A Vent

Keepsmiling's picture

My dh had surgery to remove the upper lobe of his lung on Wednesday. Ysd and her spouse come in to see him last night. Ysd cut off all connection with us over a year ago. I called her to tell her about her dad. Ysd comes in last night and proceeds to cover my dh when he said he was cold. I immediately starting covering him up. I know it might seem petty; but she really yanks my last nerve. My OSD was there she did not try the same thing. The Ysd thinks it doesn't matter that she refused to come around for the last year. In addition SIL is giving me some heat about give her one more chance, she is young, she had noone to vent to her when her dad married me. You know I am the wicked witch of the west.This crap has been going on for almost 8 years. Not my fault; not my problem anymore. She did not want him to marry anyone. No kidding...she wants to be number 1 in his life.
Now, ysd is pregnant and of course you want to use the bathroom in his room.
I am so glad I can come here and vent.

Newimprvmodel's picture

I am so sorry about your husband... However, please know that not all cancers are terminal. I myself am a cancer survivor.....knock on wood!!

*Listed entries*.
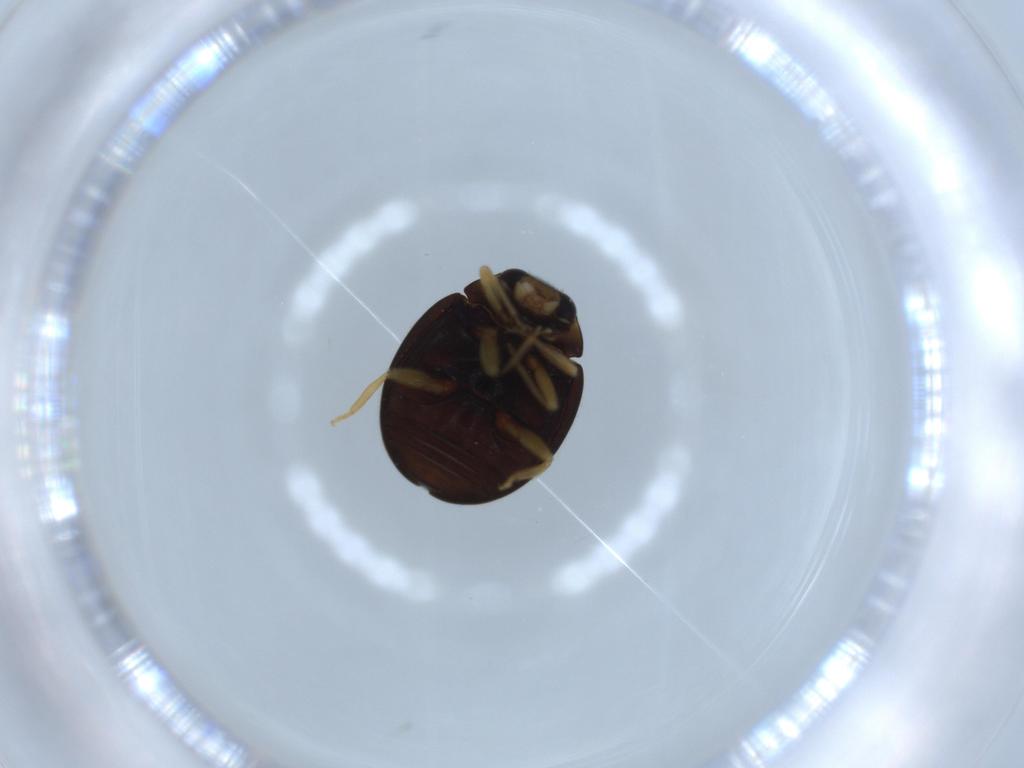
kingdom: Animalia
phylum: Arthropoda
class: Insecta
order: Coleoptera
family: Coccinellidae
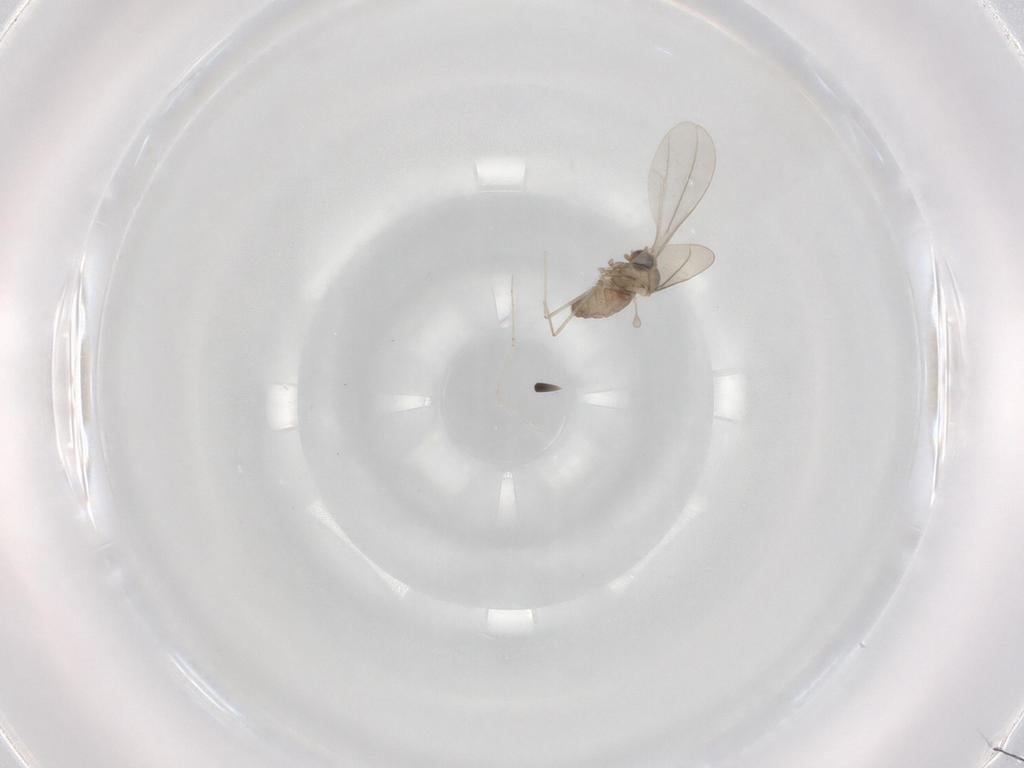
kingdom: Animalia
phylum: Arthropoda
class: Insecta
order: Diptera
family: Cecidomyiidae
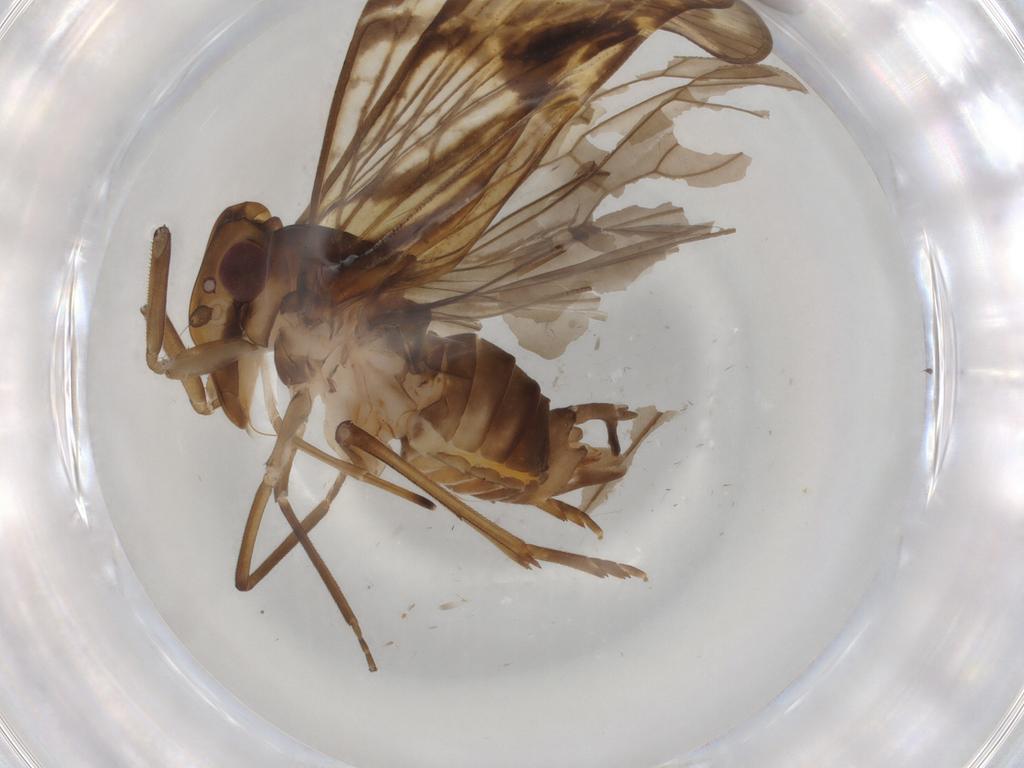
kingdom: Animalia
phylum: Arthropoda
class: Insecta
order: Hemiptera
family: Cixiidae
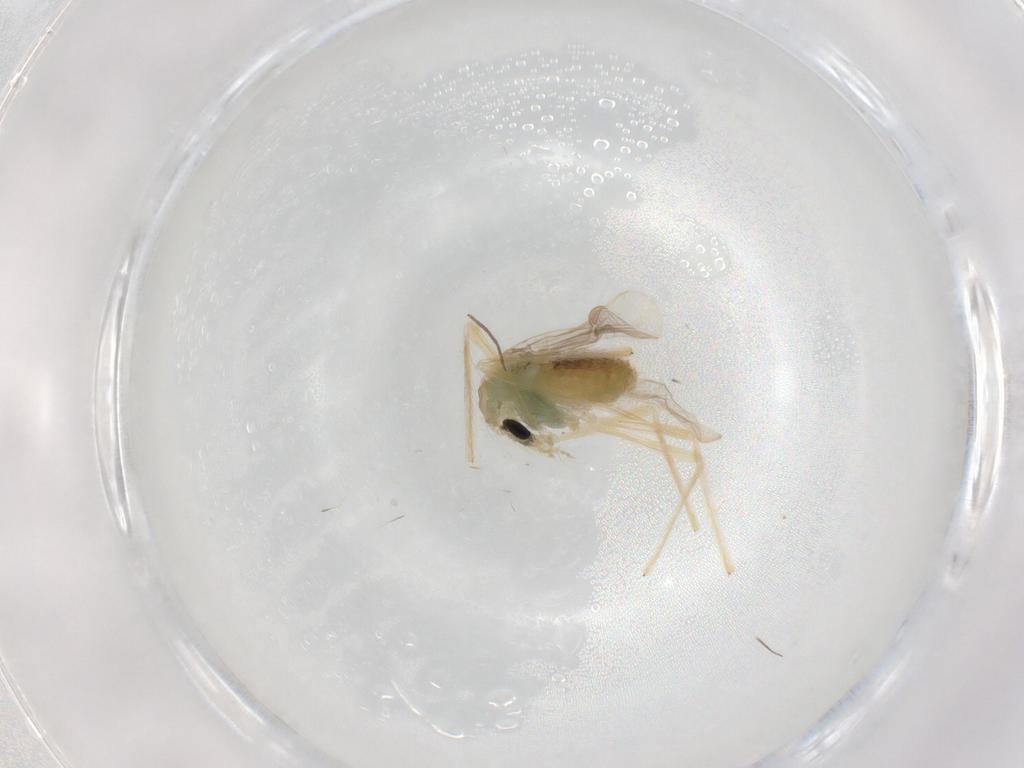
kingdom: Animalia
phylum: Arthropoda
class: Insecta
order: Diptera
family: Chironomidae
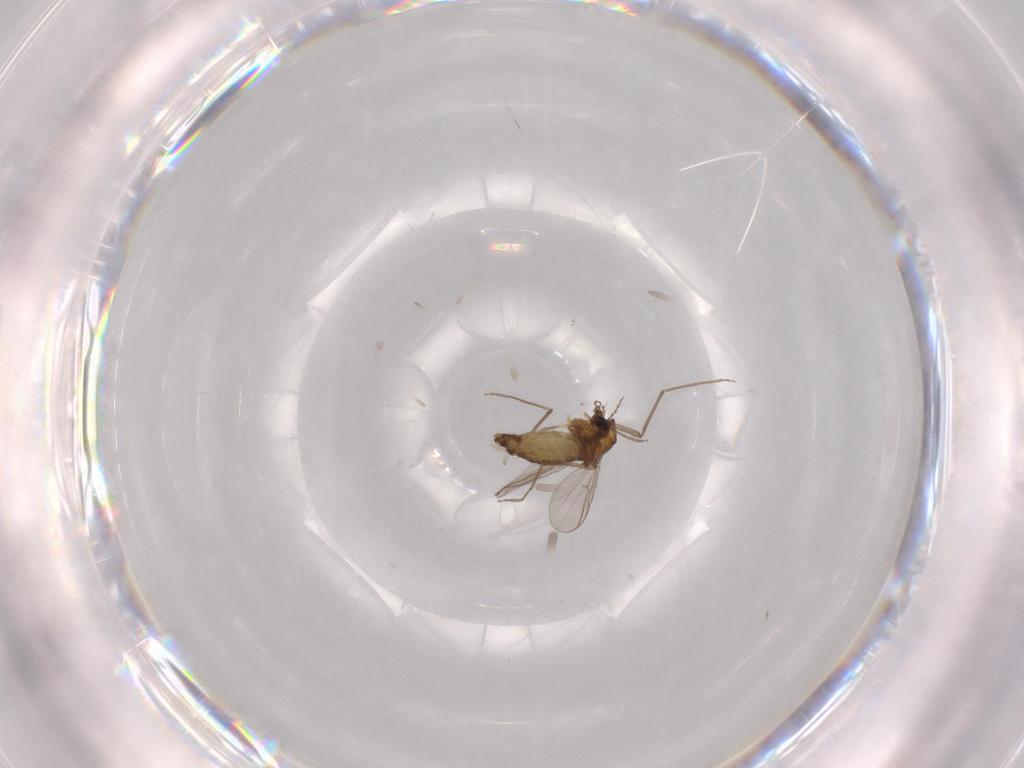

*Exercise brief*.
Extend the forum thread above about a husband's lung surgery and a stepdaughter's hospital visit, beginning after its final sentence.

*Task output*.
I think you can expect a lot more drama and contact with your stepdaughters. Cancer scares the crap out of most everyone, and likely your steps will have some guilt...which is a powerful mover of people. I realize your anger and can relate, but I think in this situation you should let your husband lead.. Try not to burden him with your emotions involving his dsughters, ESP the one he was estranged from....
Sit back, support your husband and yourself, and just let it unfold between them....
And come here and rant if you feel the need!!! Hugs.....

Towanda's picture

I am sorry about your DH cancer also.

Funny, at least she acted normal and probably a little guilty since she showed up for DH's surgery. My two step d's just took the opportunity to lay on more vile hate. Never did anything but write long letters about what an awful I am, how stupid he is for being with me (for 10 happy years), come back to them, what a jerk he is......not even," How are you?"

I never in a million years thought they would continue their campaign when they found out he was seriously ill. Never. I thought they would grow up and realize how short life is . Guess I was seriously mistaken. Their own mother died of colon cancer. You would think that just maybe, deep down inside they would have some empathy, love, remorse about the way they behaved with their dad.

Just remember they are all adults and you need to take care of yourself and your DH!

Keepsmiling's picture

StepAside thank you for your comments. My Osd is a blessing. She has been staying with me and doing anything I need. DH has not heard from ysd since she visited him in the hospital. And you can bet ysd will blame me - you know I made her feel uncomfortable.

shes driving me crazy in my retirement's picture

Sorry about your husband. Your ysd is probably just feeling guilty for not being around before this, and well she should. You are lucky with your osd, it is nice that you both get along.